Картина Врубеля возбудила у лиц, видевших её в отделе, массу самых разноречивых и горячих споров. Одни говорят — это декадентство, другие — это шедевр! Третьи, не впадая в столь противоположные крайности и, к слову, более понимающие искусство, очень определённо говорят: «Картина Врубеля слишком смела и далека от академических шаблонов, талант артиста несомненен, сюжет он понял глубоко, но позволил себе слишком увлечься импрессионизмом, и эта техническая сторона дела сильно стушевала мысль картины, затруднила понимание её идей». Я — ни за одно из этих суждений, я за право человека показать публике то, что он сделал. Пусть на выставке публика получит возможность видеть все течения искусства, ведь выставка для того именно и устроена, чтобы знакомить нацию с результатами её труда за известный промежуток времени, а никак не для того, чтобы академики сводили на ней свои старые счёты с передвижниками.

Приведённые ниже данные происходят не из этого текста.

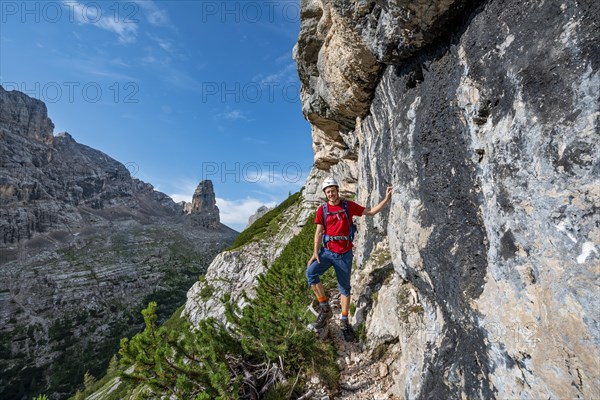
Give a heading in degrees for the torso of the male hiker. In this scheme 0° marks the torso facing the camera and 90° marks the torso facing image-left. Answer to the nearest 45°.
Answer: approximately 0°

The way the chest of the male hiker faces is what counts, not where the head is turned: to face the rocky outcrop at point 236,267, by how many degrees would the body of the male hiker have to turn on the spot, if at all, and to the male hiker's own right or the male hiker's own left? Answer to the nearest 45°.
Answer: approximately 135° to the male hiker's own right
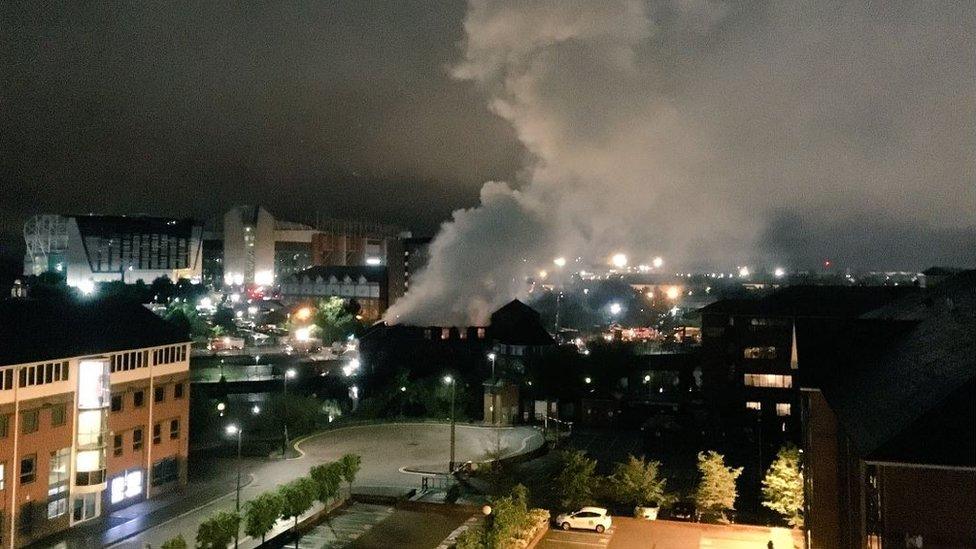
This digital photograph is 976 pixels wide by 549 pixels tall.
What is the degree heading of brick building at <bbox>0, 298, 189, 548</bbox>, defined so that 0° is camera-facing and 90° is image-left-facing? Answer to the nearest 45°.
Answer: approximately 315°

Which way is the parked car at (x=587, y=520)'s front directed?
to the viewer's left

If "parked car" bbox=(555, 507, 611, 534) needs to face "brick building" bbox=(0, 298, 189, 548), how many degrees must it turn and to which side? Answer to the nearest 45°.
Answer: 0° — it already faces it

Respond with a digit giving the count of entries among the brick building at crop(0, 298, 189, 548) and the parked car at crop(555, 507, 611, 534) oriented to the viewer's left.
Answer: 1

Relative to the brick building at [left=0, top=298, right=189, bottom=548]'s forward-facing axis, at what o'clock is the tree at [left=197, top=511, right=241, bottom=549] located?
The tree is roughly at 1 o'clock from the brick building.

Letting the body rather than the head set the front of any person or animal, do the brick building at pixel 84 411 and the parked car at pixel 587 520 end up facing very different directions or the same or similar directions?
very different directions

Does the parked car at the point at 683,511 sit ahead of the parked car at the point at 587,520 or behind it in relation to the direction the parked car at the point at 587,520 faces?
behind

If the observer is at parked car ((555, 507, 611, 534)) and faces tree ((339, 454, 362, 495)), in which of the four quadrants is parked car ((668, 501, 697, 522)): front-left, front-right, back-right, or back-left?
back-right
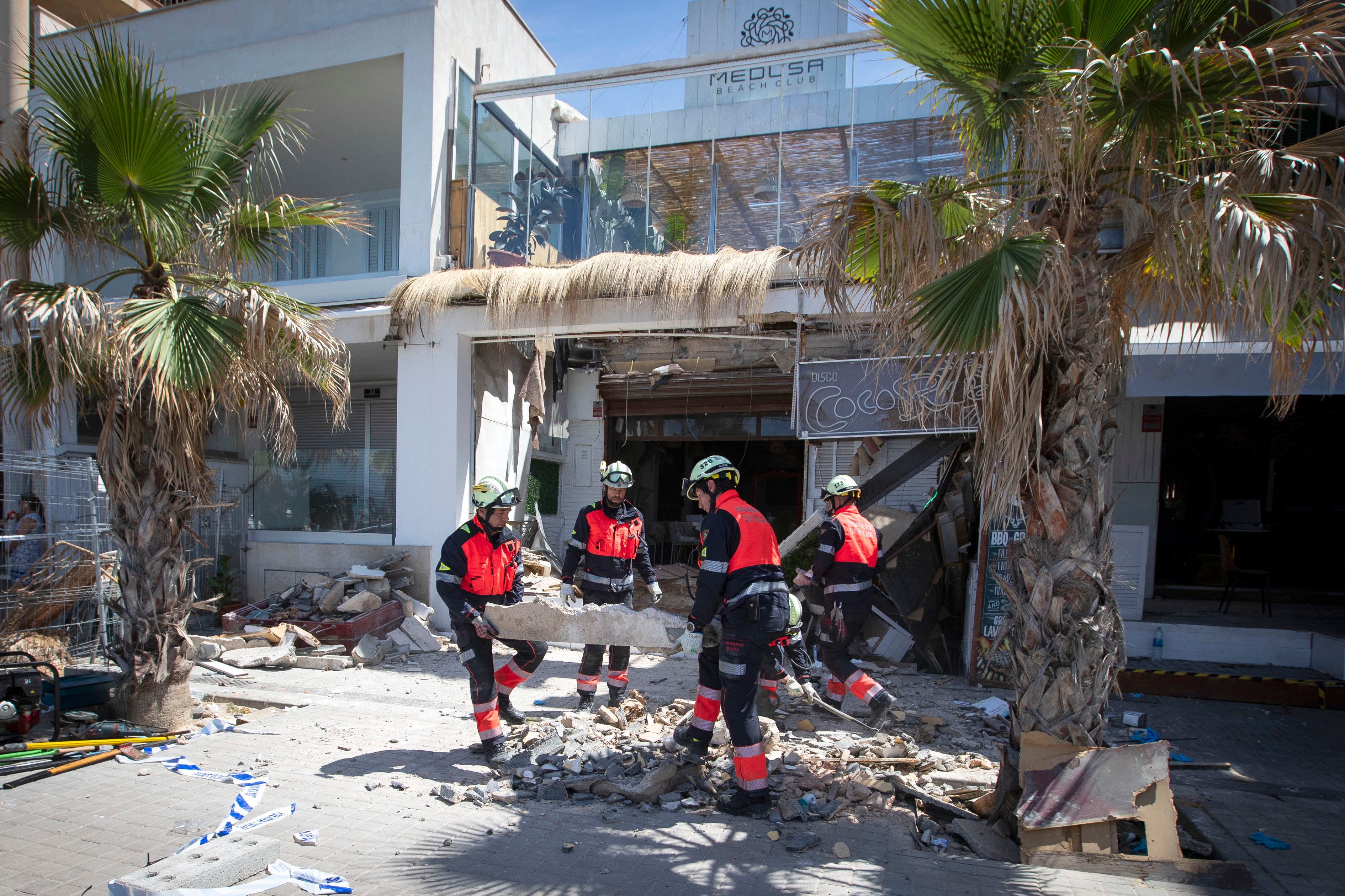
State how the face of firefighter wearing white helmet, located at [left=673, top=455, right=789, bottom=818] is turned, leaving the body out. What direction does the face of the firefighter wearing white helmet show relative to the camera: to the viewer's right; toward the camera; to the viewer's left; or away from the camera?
to the viewer's left

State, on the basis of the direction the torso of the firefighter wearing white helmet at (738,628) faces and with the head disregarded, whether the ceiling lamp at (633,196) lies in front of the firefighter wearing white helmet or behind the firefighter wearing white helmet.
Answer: in front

В результате всей этой путаницы и совершенно неожиданного появления строгого академического жюри — панно Врубеля сняли, и одна часть отдела ныне совершенно оголена. Предполагается чем-либо задрапировать её. Панно Карелина осталось… Врубель, к его счастию, не потерпел убытка от его изгнания с выставки; его «Грёза» и «Микула» в эскизах куплены уже каким-то священником, и, как говорят, за довольно солидную сумму.

Отдел скоро будет закончен; картины прибыли все и поспешно развешиваются. О внешнем виде отдела — до следующего письма.

Впервые напечатано в газете «Одесские новости», 1896, 1 июня.